Task instructions: Look for the word "Ihren" in the records, and copy each line where it appears.
(Information given)
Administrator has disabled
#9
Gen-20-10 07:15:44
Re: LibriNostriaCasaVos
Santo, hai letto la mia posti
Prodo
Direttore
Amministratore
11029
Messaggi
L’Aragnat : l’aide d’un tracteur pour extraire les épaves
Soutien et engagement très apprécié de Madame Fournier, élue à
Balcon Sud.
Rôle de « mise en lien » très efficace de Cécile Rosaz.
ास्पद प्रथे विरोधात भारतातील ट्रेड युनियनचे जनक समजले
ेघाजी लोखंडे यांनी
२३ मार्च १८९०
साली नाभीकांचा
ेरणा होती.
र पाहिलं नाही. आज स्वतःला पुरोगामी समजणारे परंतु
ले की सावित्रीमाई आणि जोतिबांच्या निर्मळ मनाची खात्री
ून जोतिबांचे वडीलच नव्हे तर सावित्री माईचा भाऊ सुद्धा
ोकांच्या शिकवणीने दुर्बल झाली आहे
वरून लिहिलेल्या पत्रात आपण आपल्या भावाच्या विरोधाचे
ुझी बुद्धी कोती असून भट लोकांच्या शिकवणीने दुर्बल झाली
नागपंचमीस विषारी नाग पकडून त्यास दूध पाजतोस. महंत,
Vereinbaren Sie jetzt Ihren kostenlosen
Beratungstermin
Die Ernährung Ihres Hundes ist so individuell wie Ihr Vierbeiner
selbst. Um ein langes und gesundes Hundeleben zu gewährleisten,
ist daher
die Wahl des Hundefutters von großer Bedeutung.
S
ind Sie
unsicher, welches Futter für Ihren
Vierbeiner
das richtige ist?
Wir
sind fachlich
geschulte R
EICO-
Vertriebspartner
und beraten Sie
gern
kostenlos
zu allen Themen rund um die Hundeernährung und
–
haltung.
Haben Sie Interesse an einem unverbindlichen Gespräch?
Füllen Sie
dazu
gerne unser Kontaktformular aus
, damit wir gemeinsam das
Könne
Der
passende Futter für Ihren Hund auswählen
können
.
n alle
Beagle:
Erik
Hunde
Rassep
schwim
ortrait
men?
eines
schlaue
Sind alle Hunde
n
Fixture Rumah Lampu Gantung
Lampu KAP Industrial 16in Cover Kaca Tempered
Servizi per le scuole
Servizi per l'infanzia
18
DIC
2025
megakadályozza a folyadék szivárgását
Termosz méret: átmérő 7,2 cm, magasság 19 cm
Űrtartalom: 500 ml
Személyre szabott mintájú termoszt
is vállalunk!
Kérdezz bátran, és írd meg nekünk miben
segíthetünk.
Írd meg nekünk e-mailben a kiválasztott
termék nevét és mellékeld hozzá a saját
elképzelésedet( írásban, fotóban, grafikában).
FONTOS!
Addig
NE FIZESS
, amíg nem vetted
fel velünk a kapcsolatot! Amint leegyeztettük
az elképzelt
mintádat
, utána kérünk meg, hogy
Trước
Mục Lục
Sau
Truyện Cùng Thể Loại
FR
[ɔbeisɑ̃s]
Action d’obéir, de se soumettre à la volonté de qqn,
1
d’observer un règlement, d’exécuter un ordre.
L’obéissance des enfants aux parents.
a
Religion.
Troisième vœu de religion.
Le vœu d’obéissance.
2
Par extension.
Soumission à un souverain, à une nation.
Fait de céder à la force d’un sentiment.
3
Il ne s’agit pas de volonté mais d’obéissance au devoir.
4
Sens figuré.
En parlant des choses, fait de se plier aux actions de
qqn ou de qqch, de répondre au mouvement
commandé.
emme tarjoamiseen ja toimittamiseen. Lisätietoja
(End Information given)
Solution to this task:
Vereinbaren Sie jetzt Ihren kostenlosen
unsicher, welches Futter für Ihren
passende Futter für Ihren Hund auswählen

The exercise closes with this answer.